Slow Breathing May Alleviate Pain
A just-published study tells us that the breathing practiced by yoga aficionados when done in conjunction with meditation may help manage chronic pain. This research, published in the journal Pain, was performed by scientists from Arizona State University and from the Barrow Neurological Institute of Phoenix. The aim of the researchers was to take a direct look at the benefits of controlling the rate of breathing in regard to physical and emotional responses to pain.
Moderate Pain
The scientists subjected participants to short pulses of heat on their palms, meant to cause moderate pain. The subjects were then asked to report on their experiences in terms of three separate aspects: their perceptions of the strength of the pain, the unpleasantness of the pain, and the impact of this pain on their emotional states.
Researchers instructed the participants to time their breathing to an ellipse that appeared on a screen placed in front of them. The ellipse gave no indication of speed so worked as a perfect medium for eliminating subject bias. The researchers were able to control the exact amount of pain stimulus administered as well as the breathing speed. This enabled the researchers to compare the pain ratings with normal breathing as compared to the same ratings during slowed breathing.
Pain Perception
The study was small, consisting of 27 participants with a confirmed diagnosis of fibromyalgia who were known to suffer from chronic pain, plus a healthy control group of 25 women of the same age. Researchers found that slow breathing most benefited the healthy women, though both groups reported a reduction in all three aspects of pain perception during slowed breathing.
There were exceptions. Some of the fibromyalgia group seemed not to derive any benefit from slow breathing. The distinguishing factor seemed to be a positive outlook. Those women who reported that they were on a “steady diet” of positive emotions, who in spite of pain, felt they had the ability to remain positive, found relief from pain while breathing at half their normal speed.

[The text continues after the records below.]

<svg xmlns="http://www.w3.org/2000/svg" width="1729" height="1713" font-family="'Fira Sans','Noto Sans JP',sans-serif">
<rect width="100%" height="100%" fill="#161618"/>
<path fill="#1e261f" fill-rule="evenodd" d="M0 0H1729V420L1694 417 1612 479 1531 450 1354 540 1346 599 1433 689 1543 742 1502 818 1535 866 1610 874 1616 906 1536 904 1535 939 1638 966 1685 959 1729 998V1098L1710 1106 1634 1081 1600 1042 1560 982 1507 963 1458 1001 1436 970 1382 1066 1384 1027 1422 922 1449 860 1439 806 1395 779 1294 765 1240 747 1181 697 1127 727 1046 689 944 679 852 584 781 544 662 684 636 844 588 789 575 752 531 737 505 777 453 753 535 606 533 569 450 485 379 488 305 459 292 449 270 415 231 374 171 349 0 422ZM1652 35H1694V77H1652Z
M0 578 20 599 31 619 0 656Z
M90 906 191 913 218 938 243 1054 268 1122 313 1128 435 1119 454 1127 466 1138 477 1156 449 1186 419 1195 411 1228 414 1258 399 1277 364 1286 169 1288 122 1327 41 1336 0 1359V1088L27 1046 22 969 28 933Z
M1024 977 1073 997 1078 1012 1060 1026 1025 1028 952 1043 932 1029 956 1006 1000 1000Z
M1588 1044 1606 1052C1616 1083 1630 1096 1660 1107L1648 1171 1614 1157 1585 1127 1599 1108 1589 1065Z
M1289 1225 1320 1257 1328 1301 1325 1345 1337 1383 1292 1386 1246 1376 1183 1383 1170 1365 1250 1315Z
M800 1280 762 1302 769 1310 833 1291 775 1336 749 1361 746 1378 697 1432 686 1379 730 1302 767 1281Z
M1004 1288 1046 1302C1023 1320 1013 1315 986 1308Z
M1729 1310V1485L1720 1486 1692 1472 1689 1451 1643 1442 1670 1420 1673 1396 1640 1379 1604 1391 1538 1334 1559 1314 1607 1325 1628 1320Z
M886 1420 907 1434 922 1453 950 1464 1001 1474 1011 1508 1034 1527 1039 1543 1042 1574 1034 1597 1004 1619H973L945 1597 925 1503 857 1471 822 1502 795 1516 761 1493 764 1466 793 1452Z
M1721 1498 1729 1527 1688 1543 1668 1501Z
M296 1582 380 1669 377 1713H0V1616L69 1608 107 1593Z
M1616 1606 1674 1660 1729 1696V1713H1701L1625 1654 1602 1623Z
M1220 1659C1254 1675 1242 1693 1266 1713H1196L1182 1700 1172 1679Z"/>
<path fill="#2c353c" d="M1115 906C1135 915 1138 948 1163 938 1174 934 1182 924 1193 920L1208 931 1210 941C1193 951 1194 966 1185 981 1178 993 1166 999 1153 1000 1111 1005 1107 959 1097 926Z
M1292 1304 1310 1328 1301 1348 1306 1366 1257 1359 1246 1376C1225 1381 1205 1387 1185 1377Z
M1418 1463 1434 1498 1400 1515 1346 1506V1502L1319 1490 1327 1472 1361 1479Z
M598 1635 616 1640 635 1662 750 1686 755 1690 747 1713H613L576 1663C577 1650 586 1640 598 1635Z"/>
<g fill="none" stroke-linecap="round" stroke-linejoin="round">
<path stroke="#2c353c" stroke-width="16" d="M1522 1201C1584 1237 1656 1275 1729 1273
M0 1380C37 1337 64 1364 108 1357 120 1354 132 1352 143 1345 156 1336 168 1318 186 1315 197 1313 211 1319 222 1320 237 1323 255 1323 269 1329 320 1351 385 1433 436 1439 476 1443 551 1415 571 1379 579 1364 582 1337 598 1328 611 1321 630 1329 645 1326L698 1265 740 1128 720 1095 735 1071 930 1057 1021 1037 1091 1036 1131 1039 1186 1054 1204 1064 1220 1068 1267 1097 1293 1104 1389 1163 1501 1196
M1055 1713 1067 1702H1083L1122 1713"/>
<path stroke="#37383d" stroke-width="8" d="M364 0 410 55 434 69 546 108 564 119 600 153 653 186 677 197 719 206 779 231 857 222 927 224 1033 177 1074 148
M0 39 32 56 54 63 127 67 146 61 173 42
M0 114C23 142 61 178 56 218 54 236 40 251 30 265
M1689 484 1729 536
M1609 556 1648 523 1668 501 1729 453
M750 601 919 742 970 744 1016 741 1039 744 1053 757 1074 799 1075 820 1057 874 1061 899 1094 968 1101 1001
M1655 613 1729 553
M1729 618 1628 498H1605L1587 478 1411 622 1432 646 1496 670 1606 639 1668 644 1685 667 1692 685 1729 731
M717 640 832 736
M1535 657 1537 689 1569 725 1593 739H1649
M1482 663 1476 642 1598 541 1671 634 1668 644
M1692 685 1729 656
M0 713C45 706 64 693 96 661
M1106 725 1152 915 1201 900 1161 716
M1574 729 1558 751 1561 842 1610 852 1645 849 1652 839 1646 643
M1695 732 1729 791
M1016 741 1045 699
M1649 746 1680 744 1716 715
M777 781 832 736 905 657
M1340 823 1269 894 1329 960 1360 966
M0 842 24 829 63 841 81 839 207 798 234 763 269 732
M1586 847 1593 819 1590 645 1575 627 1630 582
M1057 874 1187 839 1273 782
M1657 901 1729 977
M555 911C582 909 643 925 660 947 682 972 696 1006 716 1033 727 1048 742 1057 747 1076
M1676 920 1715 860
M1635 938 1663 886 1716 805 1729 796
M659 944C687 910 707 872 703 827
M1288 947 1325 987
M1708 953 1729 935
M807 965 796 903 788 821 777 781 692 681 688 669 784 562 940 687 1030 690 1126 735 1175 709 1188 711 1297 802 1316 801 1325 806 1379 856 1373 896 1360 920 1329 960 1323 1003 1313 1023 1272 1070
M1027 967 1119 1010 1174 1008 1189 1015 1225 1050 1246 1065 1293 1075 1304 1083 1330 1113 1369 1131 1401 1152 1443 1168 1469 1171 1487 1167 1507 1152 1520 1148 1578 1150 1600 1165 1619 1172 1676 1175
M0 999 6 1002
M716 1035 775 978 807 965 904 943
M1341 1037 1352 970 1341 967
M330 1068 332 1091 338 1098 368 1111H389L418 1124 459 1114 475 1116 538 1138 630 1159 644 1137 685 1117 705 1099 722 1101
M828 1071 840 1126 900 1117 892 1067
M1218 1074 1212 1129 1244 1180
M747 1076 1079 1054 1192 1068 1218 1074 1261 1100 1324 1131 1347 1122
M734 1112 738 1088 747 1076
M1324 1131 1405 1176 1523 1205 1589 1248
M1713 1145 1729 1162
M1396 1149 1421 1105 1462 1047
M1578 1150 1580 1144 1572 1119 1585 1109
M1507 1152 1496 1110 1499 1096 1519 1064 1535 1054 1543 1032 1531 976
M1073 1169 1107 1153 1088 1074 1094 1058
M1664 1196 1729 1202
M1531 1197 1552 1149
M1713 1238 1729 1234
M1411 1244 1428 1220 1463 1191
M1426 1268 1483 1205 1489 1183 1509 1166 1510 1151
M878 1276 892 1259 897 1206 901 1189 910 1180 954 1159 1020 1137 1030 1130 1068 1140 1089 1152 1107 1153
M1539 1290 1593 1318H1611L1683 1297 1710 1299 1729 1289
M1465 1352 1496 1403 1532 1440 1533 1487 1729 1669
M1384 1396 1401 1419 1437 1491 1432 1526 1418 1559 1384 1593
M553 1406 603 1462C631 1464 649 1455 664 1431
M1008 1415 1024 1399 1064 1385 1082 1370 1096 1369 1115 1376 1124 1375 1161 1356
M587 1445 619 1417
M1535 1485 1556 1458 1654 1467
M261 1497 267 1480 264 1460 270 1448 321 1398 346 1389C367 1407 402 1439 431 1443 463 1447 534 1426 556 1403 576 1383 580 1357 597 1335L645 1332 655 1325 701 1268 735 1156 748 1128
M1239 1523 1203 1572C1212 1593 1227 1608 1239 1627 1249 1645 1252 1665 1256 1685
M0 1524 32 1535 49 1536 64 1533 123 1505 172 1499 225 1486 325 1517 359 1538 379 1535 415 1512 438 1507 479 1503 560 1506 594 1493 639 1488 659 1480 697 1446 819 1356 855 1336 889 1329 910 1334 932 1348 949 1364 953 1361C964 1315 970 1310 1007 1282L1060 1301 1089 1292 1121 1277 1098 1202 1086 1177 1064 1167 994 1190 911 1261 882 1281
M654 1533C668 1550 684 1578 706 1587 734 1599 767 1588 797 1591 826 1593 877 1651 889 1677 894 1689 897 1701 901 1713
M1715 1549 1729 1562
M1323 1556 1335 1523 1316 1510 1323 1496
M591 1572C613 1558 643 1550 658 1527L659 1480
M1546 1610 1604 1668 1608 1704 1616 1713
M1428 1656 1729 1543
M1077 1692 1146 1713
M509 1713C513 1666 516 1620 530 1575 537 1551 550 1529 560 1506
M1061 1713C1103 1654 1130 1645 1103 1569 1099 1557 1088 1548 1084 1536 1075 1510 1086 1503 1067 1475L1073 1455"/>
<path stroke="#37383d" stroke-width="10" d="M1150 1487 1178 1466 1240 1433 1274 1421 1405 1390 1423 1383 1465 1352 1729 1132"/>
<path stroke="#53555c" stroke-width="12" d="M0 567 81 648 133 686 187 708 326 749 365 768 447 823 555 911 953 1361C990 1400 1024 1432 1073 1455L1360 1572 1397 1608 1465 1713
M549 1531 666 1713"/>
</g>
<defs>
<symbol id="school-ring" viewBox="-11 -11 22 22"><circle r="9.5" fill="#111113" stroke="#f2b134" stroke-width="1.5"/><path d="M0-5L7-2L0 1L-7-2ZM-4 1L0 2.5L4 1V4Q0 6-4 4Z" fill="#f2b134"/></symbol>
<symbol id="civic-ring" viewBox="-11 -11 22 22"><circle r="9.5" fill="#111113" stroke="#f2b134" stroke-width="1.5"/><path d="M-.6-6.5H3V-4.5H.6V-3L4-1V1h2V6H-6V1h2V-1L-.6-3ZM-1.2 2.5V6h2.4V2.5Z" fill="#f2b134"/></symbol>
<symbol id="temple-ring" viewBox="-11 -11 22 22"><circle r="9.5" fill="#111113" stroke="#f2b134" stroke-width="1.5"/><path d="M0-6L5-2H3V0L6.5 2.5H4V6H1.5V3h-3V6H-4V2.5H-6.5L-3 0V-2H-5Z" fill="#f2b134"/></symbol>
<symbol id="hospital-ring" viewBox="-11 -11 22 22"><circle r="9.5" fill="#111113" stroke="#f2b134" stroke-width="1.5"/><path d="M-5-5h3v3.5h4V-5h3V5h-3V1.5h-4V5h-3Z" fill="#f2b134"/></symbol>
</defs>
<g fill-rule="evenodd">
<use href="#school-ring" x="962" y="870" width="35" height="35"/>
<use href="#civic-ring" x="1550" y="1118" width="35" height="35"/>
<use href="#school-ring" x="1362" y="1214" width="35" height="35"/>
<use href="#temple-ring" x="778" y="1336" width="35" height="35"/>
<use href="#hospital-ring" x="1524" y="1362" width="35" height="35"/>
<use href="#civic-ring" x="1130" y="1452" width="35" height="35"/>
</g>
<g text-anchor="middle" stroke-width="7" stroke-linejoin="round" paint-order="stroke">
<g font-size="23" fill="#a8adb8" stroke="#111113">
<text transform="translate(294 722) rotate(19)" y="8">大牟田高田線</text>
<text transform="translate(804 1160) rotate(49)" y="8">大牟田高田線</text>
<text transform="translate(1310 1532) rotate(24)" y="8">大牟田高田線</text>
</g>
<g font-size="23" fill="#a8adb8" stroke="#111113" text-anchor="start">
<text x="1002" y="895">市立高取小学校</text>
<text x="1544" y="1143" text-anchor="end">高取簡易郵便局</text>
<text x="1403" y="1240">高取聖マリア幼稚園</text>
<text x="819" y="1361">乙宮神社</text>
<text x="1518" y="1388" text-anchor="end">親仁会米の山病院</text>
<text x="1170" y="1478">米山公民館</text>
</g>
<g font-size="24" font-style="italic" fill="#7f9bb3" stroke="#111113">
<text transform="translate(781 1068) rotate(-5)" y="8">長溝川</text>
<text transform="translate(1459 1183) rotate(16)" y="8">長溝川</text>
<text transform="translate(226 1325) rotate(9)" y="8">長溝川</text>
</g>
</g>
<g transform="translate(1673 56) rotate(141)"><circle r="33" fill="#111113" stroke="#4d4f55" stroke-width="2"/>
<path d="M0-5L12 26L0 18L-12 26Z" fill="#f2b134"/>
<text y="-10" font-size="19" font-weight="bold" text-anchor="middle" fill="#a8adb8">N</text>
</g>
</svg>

Lead author of the study, Alex Zautra, the Foundation Professor of Psychology at ASU commented, “Slow breathing provides a natural means for dampening activity in the stress system of the brain, leading to a reduction in pain.”
Countering Balance
Zautra explains that as the breathing slows, the parasympathetic response increases. This, he says, provides a countering balance to the sympathetic nervous action that is triggered by pain and which serves to generate feelings of nervous tension and anxiety. “A greater state of calm induced with slower breathing also opens the mind to a greater capacity to feel emotions other than pain, providing perspective, flexibility and choice in the regulation of inner states … slow breathing reduces the dominance of the fight/flight response within us extending the calm influence of parasympathetic activation to allow for better emotion regulation and cognitive shifts from helplessness to action.”